What is the point of the privilege of ownership? A measure of control and some stability over our living situation. We're not at the mercy of the whim of a landlord who may not renew the lease. We can predict our future payments with fixed rate mortgages and Proposition 13. These are worth paying a reasonable ownership premium, I suppose. The ownership premiums for recent buyers here in the Cool And Hip (and Smug) Bay Area are not reasonable. Just ask E-man who is an expert on this topic.

Eman says
I’m a real estate investor and flipper in the Bay Area. I live in the trenches. IMO, today’s real estate prices are ridiculous. I’m not smart enough to know when the housing market will drop/crash and how bad it would be. One thing I see is that paying today’s housing prices would make one an indentured servitude on the property taxes alone.


I suppose a reasonable argument can be made to buy a Timeshare. Privilege of ownership. Stability. A measure of control. Buying at recent prices, with the massive ownership premiums, is like overpaying for a Timeshare. (At least, for the time being, one can get out from under their "Bay Area Timeshare" by selling to a Greater Fool). You think a Bay Area home is not like a Timeshare? Try not paying your Maintenance Fees (property tax) and see what happens.

A reasonable ownership premium is probably a Good Value. A large one is ridiculous Sunk Capital.
37   Bitcoin   2022 Mar 16, 6:49am  

B.A.C.A.H. says

I suppose a reasonable argument can be made to buy a Timeshare.


Never met anyone who didnt regret buying a timeshare. The costs dont make sense and the fees kill you. Many times I stay at nice hotels for free due to the travel points/credit card points. But even paying full price is still much cheaper than timeshares + you are not tied to any restrictions or hidden fees.

Timeshares are a racket.
38   GreaterNYCDude   2022 Mar 16, 7:54am  

I'd like to tell you I timed the market when I bought my first house a decade ago, but in hindsight it was a combination of luck and persistence.

There are rules of thumb that exist for a reason. Don't spend more than 30% of your monthly income on housing, purchase price should not exceed more than 2.5x your annual salary, etc. These metrics have held true for almost a century, irrespective of rates, inflation, lending policy, etc.

At some point, the price becomes too much, houses stop selling and prices drop. Two things I know to be true. First, the upside of any bubble always carries on far longer than a rational person would expect. Normally 1 to 3 years beyond "saturation", that is to say the point at which above rules are exceeded.

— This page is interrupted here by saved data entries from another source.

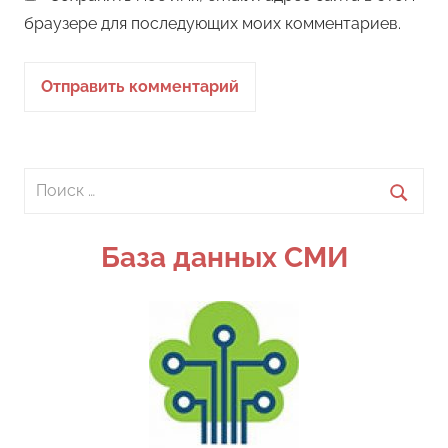
браузере для последующих моих комментариев.
Поиск
для:
Поиск
База данных СМИ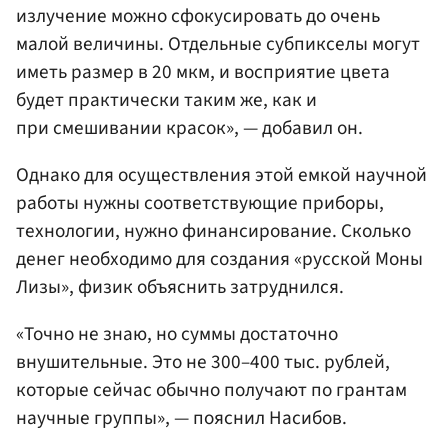
излучение можно сфокусировать до очень
малой величины. Отдельные субпикселы могут
иметь размер в 20 мкм, и восприятие цвета
будет практически таким же, как и
при смешивании красок», — добавил он.
Однако для осуществления этой емкой научной
работы нужны соответствующие приборы,
технологии, нужно финансирование. Сколько
денег необходимо для создания «русской Моны
Лизы», физик объяснить затруднился.
«Точно не знаю, но суммы достаточно
внушительные. Это не 300–400 тыс. рублей,
которые сейчас обычно получают по грантам
научные группы», — пояснил Насибов.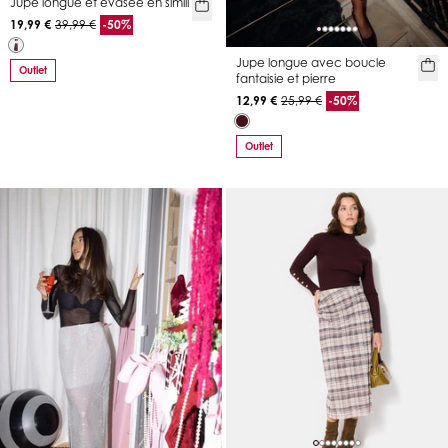
Jupe longue et évasée en simili
19,99 €
39,99 €
-50%
Jupe longue avec boucle
Outlet
fantaisie et pierre
12,99 €
25,99 €
-50%
Outlet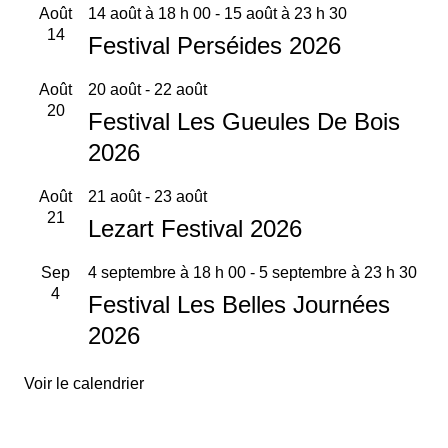
Août
14 août à 18 h 00
-
15 août à 23 h 30
14
Festival Perséides 2026
Août
20 août
-
22 août
20
Festival Les Gueules De Bois
2026
Août
21 août
-
23 août
21
Lezart Festival 2026
Sep
4 septembre à 18 h 00
-
5 septembre à 23 h 30
4
Festival Les Belles Journées
2026
Voir le calendrier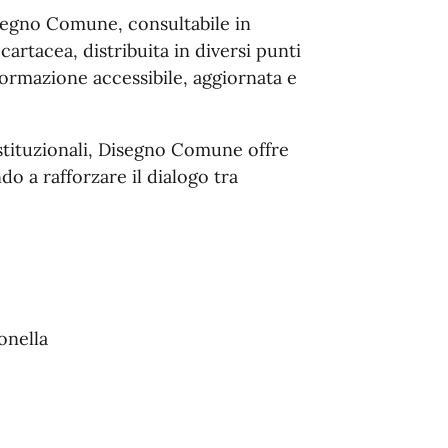
Disegno Comune, consultabile in
artacea, distribuita in diversi punti
nformazione accessibile, aggiornata e
stituzionali, Disegno Comune offre
o a rafforzare il dialogo tra
onella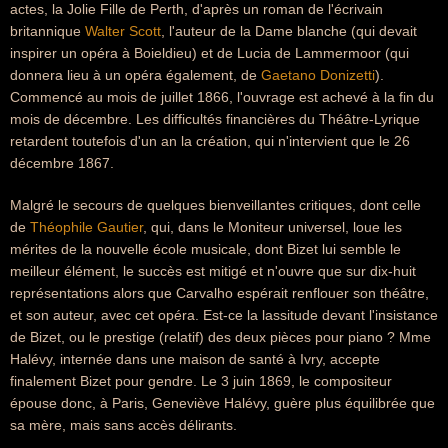
actes, la Jolie Fille de Perth, d'après un roman de l'écrivain
britannique
Walter Scott
, l'auteur de la Dame blanche (qui devait
inspirer un opéra à Boieldieu) et de Lucia de Lammermoor (qui
donnera lieu à un opéra également, de
Gaetano Donizetti
).
Commencé au mois de juillet 1866, l'ouvrage est achevé à la fin du
mois de décembre. Les difficultés financières du Théâtre-Lyrique
retardent toutefois d'un an la création, qui n'intervient que le 26
décembre 1867.
Malgré le secours de quelques bienveillantes critiques, dont celle
de
Théophile Gautier
, qui, dans le Moniteur universel, loue les
mérites de la nouvelle école musicale, dont Bizet lui semble le
meilleur élément, le succès est mitigé et n'ouvre que sur dix-huit
représentations alors que Carvalho espérait renflouer son théâtre,
et son auteur, avec cet opéra. Est-ce la lassitude devant l'insistance
de Bizet, ou le prestige (relatif) des deux pièces pour piano ? Mme
Halévy, internée dans une maison de santé à Ivry, accepte
finalement Bizet pour gendre. Le 3 juin 1869, le compositeur
épouse donc, à Paris, Geneviève Halévy, guère plus équilibrée que
sa mère, mais sans accès délirants.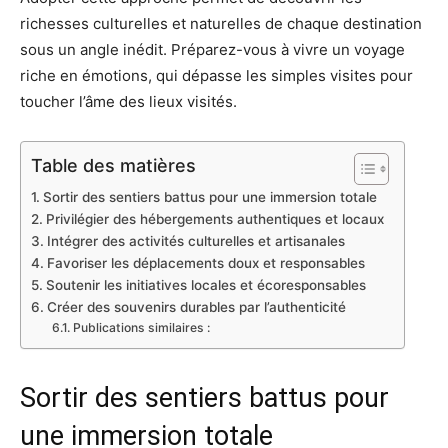
richesses culturelles et naturelles de chaque destination
sous un angle inédit. Préparez-vous à vivre un voyage
riche en émotions, qui dépasse les simples visites pour
toucher l’âme des lieux visités.
Table des matières
Sortir des sentiers battus pour une immersion totale
Privilégier des hébergements authentiques et locaux
Intégrer des activités culturelles et artisanales
Favoriser les déplacements doux et responsables
Soutenir les initiatives locales et écoresponsables
Créer des souvenirs durables par l’authenticité
Publications similaires :
Sortir des sentiers battus pour
une immersion totale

Second, the crash starts slow at first then occurs all at once. Cracks appear, you'll see asking prices start to drop as homes stay listed for months, not days or hours. Then something happens in thw markets that cause credit to contract and bang! Avalanche begins and prices plummet. Happened in 2008 and can (and will) happen again. Spring 2023 is my guess for when the bottom starts to drop out.... but it's just a guess.
39   PeopleUnited   2022 Mar 16, 8:06am  

Al_Sharpton_for_President says
PeopleUnited says
1. Lack of supply


Supply versus inventory - synonymous?

Inventory tells us who wants to sell. It is part of the equation.

But supply also includes houses that could be sold (are underutilized) and there simply is not enough houses built to meet demand, and if prices drop, demand will only go up, unless people start losing their jobs or dying.
40   krc   2022 Mar 16, 8:27am  

I just don't think anyone really understands how much money is "still" made in the bay area. Apple/FB/etc..
I have friends at Apple/FB who make a good salary (but not great) but make 2-3x salary in stock - per year!
All of these engineers get stock options that are worth FAR more than their salary. We are in a localized housing bubble because of that.
I don't see prices dropping as even far left of center cities fight higher density housing and toe the NIMBY line.
I also think that this war in Eur may keep housing high here also as those tech folks immigrate out of the UKR/RUS etc.
and into the bay area. Plus chi-coms keep pouring in and buying assets in the US for protection.

Even outside of the bay area, prices everywhere are high. That is probably more of an easy money situation leading to higher housing prices.